**What needs to be done:**
Copy out each of the records below, putting "Start" wherever "Home" appears and changing nothing else.

**Task material:**

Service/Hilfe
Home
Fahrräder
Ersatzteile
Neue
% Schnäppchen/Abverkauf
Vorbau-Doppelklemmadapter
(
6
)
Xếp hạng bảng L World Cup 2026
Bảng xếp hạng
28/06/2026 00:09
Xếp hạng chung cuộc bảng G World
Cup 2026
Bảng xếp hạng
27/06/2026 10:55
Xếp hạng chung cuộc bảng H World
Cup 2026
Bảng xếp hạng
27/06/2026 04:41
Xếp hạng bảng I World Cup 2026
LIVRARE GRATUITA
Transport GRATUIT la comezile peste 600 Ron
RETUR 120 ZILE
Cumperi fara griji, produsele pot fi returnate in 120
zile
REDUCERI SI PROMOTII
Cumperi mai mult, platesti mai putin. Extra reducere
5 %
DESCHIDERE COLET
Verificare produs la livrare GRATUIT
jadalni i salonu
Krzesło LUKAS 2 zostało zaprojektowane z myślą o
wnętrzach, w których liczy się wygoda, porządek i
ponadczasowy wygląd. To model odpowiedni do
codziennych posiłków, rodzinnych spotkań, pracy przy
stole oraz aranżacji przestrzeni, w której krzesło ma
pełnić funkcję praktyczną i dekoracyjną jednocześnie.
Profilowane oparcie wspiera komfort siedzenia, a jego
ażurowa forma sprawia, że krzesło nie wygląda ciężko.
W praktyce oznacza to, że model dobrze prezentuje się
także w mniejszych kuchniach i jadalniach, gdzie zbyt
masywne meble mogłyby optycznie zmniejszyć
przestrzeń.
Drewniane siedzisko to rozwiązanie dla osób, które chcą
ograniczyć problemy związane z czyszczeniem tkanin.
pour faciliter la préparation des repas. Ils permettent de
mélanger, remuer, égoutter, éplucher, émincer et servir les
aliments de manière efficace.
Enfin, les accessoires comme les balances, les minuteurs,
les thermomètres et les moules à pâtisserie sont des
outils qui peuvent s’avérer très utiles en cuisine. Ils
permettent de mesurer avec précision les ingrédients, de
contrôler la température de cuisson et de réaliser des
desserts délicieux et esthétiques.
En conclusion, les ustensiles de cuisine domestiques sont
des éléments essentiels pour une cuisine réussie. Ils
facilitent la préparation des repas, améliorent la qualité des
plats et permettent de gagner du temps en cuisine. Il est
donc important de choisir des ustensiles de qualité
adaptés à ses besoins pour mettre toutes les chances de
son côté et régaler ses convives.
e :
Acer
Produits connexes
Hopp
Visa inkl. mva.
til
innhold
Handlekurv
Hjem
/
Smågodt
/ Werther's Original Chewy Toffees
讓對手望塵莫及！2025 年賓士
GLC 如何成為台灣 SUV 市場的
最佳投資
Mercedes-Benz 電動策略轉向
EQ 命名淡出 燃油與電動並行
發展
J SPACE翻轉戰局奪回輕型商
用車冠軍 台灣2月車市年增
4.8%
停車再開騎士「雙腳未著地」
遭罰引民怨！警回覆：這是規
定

**The answer:**
Service/Hilfe
Start
Fahrräder
Ersatzteile
Neue
% Schnäppchen/Abverkauf
Vorbau-Doppelklemmadapter
(
6
)
Xếp hạng bảng L World Cup 2026
Bảng xếp hạng
28/06/2026 00:09
Xếp hạng chung cuộc bảng G World
Cup 2026
Bảng xếp hạng
27/06/2026 10:55
Xếp hạng chung cuộc bảng H World
Cup 2026
Bảng xếp hạng
27/06/2026 04:41
Xếp hạng bảng I World Cup 2026
LIVRARE GRATUITA
Transport GRATUIT la comezile peste 600 Ron
RETUR 120 ZILE
Cumperi fara griji, produsele pot fi returnate in 120
zile
REDUCERI SI PROMOTII
Cumperi mai mult, platesti mai putin. Extra reducere
5 %
DESCHIDERE COLET
Verificare produs la livrare GRATUIT
jadalni i salonu
Krzesło LUKAS 2 zostało zaprojektowane z myślą o
wnętrzach, w których liczy się wygoda, porządek i
ponadczasowy wygląd. To model odpowiedni do
codziennych posiłków, rodzinnych spotkań, pracy przy
stole oraz aranżacji przestrzeni, w której krzesło ma
pełnić funkcję praktyczną i dekoracyjną jednocześnie.
Profilowane oparcie wspiera komfort siedzenia, a jego
ażurowa forma sprawia, że krzesło nie wygląda ciężko.
W praktyce oznacza to, że model dobrze prezentuje się
także w mniejszych kuchniach i jadalniach, gdzie zbyt
masywne meble mogłyby optycznie zmniejszyć
przestrzeń.
Drewniane siedzisko to rozwiązanie dla osób, które chcą
ograniczyć problemy związane z czyszczeniem tkanin.
pour faciliter la préparation des repas. Ils permettent de
mélanger, remuer, égoutter, éplucher, émincer et servir les
aliments de manière efficace.
Enfin, les accessoires comme les balances, les minuteurs,
les thermomètres et les moules à pâtisserie sont des
outils qui peuvent s’avérer très utiles en cuisine. Ils
permettent de mesurer avec précision les ingrédients, de
contrôler la température de cuisson et de réaliser des
desserts délicieux et esthétiques.
En conclusion, les ustensiles de cuisine domestiques sont
des éléments essentiels pour une cuisine réussie. Ils
facilitent la préparation des repas, améliorent la qualité des
plats et permettent de gagner du temps en cuisine. Il est
donc important de choisir des ustensiles de qualité
adaptés à ses besoins pour mettre toutes les chances de
son côté et régaler ses convives.
e :
Acer
Produits connexes
Hopp
Visa inkl. mva.
til
innhold
Handlekurv
Hjem
/
Smågodt
/ Werther's Original Chewy Toffees
讓對手望塵莫及！2025 年賓士
GLC 如何成為台灣 SUV 市場的
最佳投資
Mercedes-Benz 電動策略轉向
EQ 命名淡出 燃油與電動並行
發展
J SPACE翻轉戰局奪回輕型商
用車冠軍 台灣2月車市年增
4.8%
停車再開騎士「雙腳未著地」
遭罰引民怨！警回覆：這是規
定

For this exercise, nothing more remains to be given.